The Educause Current Issues Committee, composed mainly of CIOs and IT Directors, recently published the results of a survey on issues in IT infrastructure in Higher Education. According to the report, “survey participants—the primary representatives, typically CIOs, of EDUCAUSE member institutions—were asked to check up to five of thirty-two IT issues in each of four areas: (1) issues that are critical for strategic success; (2) issues that are expected to increase in significance; (3) issues that demand the greatest amount of the campus IT leader’s time; and (4) issues that require the largest expenditures of human and fiscal resources.” The top ten issues to emerge were:
1. Funding IT
2. Security
3. Administrative/ERP/Information Systems
4. Identity/Access Management
5. Disaster Recovery/Business Continuity
6. Faculty Development, Support, and Training
7. Infrastructure
8. Strategic Planning
9. Course/Learning Management Systems
10. Governance, Organization, and Leadership for IT
(from Educause Review, vol. 42, no. 3, 12-33)
Given the original survey and its participants, it is perhaps not surprising that these top ten say little or nothing about teaching, or learning.
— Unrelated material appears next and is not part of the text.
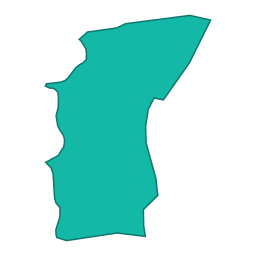 outline of Sangre Grande
{"feature_id": "TTO-54", "entity_name": "Sangre Grande", "entity_type": "Region", "adm_level": 1, "iso_a3": "TTO", "parent_name": "Trinidad and Tobago", "parent_adm1": "", "projection": "natural_earth1", "projection_center": [-61.154, 10.651], "detail": "fine", "context": "isolated", "style": "filled", "palette": "teal", "viewbox_px": 256, "rotation_deg": 0, "n_neighbors": 0, "source": "natural_earth", "source_scale": "10m", "svg_char_len": 758}
<svg xmlns="http://www.w3.org/2000/svg" viewBox="0 0 256 256"><path d="M79.2,39.3L87.5,32.0L116.5,28.0L125.5,23.7L189.9,15.4L210.6,20.1L189.5,62.7L163.4,99.9L154.1,98.0L148.3,109.1L145.6,126.4L146.1,143.0L155.8,178.2L157.8,195.4L143.4,209.6L143.7,225.9L145.4,236.4L117.1,233.0L66.5,240.6L56.8,237.5L56.1,235.0L55.8,230.0L59.9,216.9L60.0,207.7L56.1,203.1L54.6,198.4L53.1,174.0L51.1,167.8L45.6,162.4L58.4,155.4L60.5,151.7L63.6,147.2L64.4,143.0L64.4,138.9L63.4,135.3L59.6,129.7L57.7,125.6L56.1,116.0L58.2,107.3L58.4,97.0L57.9,92.2L55.3,89.5L53.2,88.3L50.1,88.1L47.5,87.1L45.4,86.1L46.3,83.8L60.4,82.2L65.0,80.6L67.8,78.1L75.9,67.6L79.2,65.0L83.4,62.6L86.3,59.4L86.5,54.3L86.0,49.1L81.2,41.1L79.2,39.3Z" fill="#14b8a6" stroke="#0f766e" stroke-width="1.5"/></svg>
This lack has not gone unnoticed.
Educators such as historian Dan Cohen wonder how to bridge the apparent gap between IT infrastructure and educators while Geoffrey H. Fletcher, editorial director of T.H.E. Journal, expresses a similar concern in an article that reports on a session at the recent Campus Technology conference. The session focused on the changing role of IT in education and the presenters discussed “organizational changes—or lack thereof—that have been made at their respective institutions to account for IT’s new dual and often shifting roles.” They also noted that “IT has traditionally been charged with deploying infrastructure, but not with understanding and applying principles of teaching and learning.” Fletcher concludes that “No one denies the importance of either function—you must have an infrastructure to deliver information and instructional tools to students and teachers, and the infrastructure would be wasted to a large degree if it were not used by students and faculty in teaching and learning.”
The “Top Ten” list does include the item “Faculty Development. Support, and Training” and quite a few colleges and universities have Centers for Teaching and Learning. How do the efforts of IT organizations and CTLs mesh? How do universities’ implementations of IT support and enhance their visions for teaching and learning? This is not a new issue, but it seems to be a perennially perplexing one.